Because administrators of these schools understand the importance of avoiding political trouble, they work to ensure that there will not be any misunderstandings. “We are guests in China,” Weber said. “We don’t put up the Taiwan flag, for instance. We just don’t create those issues.” The Chinese government, in turn, reciprocates by not getting involved in the schools’ curriculum.
Religion and politics, it seems, are not the only factors that distinguish these schools from those in the West. “There certainly is a different culture that revolves around international schools,” Ho said.
Being in a foreign environment adds a valuable element to a student’s education. “The exposure (students have in an international school) is something that cannot be matched in a typical school in the United States,” Ho said. The student body at SAS, for example, represents nearly 40 different countries.
“It’s taught me to be much more comfortable and open minded,” Lilly said.
This experience also generates several challenges.
For most Americans moving to China, the first challenge of many is coping with the language barrier. Most international schools in China address this issue by having a mandatory Mandarin-language program from kindergarten through middle school. “We understand the importance of helping our students learn Chinese and have an understanding of Chinese culture because there is a very strong likelihood that in their adult life, they’re going to be actively involved with China in one of many ways,” Frerking said.
Many international school students identify themselves as “third-culture children,” seeing themselves primarily as hybrid or global citizens. This term is especially true for children from families who may be citizens of one country, residents of another and yet ethnically tied to another country. Lilly, for example, is half-Chinese and half-Caucasian, an American citizen but also a resident of numerous cities across Asia.
Growing up in an international school environment brings a unique perspective to students “that equips them quite well for the changing and dynamic world that we’re in,” Frerking said. “Students coming out of international schools tend to be very adaptable to wherever they’re at; they land on their feet well. That plays out well through college and especially into work.”
Frerking said many students take advantage of their diverse backgrounds in making career decisions. “We often see international students choosing to study international studies and fields that would get them engaged with other cultures purposefully, aggressively in their professional lives as well,” he said.

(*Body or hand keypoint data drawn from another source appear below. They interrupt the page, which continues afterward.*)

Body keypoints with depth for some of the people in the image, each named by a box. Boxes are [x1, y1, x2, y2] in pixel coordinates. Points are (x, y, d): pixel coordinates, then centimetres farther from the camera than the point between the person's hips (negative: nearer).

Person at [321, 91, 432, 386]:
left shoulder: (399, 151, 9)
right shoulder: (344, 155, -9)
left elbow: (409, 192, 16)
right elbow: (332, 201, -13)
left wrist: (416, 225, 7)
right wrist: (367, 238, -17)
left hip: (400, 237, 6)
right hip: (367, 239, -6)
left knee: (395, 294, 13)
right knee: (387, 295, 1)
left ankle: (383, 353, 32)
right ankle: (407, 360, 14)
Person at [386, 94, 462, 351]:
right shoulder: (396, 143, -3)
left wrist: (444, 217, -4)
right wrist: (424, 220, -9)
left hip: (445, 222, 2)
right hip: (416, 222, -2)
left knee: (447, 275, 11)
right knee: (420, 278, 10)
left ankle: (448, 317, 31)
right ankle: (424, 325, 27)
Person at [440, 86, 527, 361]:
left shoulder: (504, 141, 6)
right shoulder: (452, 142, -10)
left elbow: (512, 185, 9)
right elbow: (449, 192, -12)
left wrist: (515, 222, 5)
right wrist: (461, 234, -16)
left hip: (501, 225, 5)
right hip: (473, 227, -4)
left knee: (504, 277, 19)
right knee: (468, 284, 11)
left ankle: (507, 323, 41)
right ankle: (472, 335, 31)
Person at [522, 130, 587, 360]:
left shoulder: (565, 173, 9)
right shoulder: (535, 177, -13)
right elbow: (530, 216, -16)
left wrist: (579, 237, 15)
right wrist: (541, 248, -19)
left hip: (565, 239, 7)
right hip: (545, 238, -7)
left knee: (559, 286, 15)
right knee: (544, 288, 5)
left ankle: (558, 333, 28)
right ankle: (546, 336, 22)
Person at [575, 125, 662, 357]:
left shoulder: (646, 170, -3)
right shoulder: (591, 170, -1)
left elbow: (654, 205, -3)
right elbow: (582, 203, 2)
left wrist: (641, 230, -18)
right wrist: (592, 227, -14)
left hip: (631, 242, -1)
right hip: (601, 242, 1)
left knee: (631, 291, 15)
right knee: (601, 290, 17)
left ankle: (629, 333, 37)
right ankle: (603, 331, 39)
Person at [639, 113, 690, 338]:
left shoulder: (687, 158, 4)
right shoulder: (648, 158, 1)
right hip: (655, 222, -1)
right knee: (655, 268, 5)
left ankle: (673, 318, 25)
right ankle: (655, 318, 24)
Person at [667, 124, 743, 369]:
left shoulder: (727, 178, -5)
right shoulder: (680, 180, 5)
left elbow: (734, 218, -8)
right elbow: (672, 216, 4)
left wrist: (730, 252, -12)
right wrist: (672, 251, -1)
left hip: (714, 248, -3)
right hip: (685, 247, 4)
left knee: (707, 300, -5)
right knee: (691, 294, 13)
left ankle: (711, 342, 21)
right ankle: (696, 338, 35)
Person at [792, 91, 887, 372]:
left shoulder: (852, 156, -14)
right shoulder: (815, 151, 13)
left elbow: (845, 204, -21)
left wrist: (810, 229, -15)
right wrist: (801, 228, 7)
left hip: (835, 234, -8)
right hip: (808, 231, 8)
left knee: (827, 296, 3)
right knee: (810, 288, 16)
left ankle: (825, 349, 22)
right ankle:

Although moving between schools and cultures since an early age had its difficulties, Lilly said she treasures her experiences abroad as an important part of her identity. In fact, settling in the United States for four years of college brought a reverse culture shock as Christiana learned how un-American she truly was. Although she will be staying in the United States for another year to finish a journalism degree, that won’t keep her from pursuing her international lifestyle. “I would love to travel abroad,” she said. “It would be weird to stay in the States.”
Jonathon Chow is the deputy managing editor of US-China Today. He is a sophomore studying international relations and political science at the University of Southern California.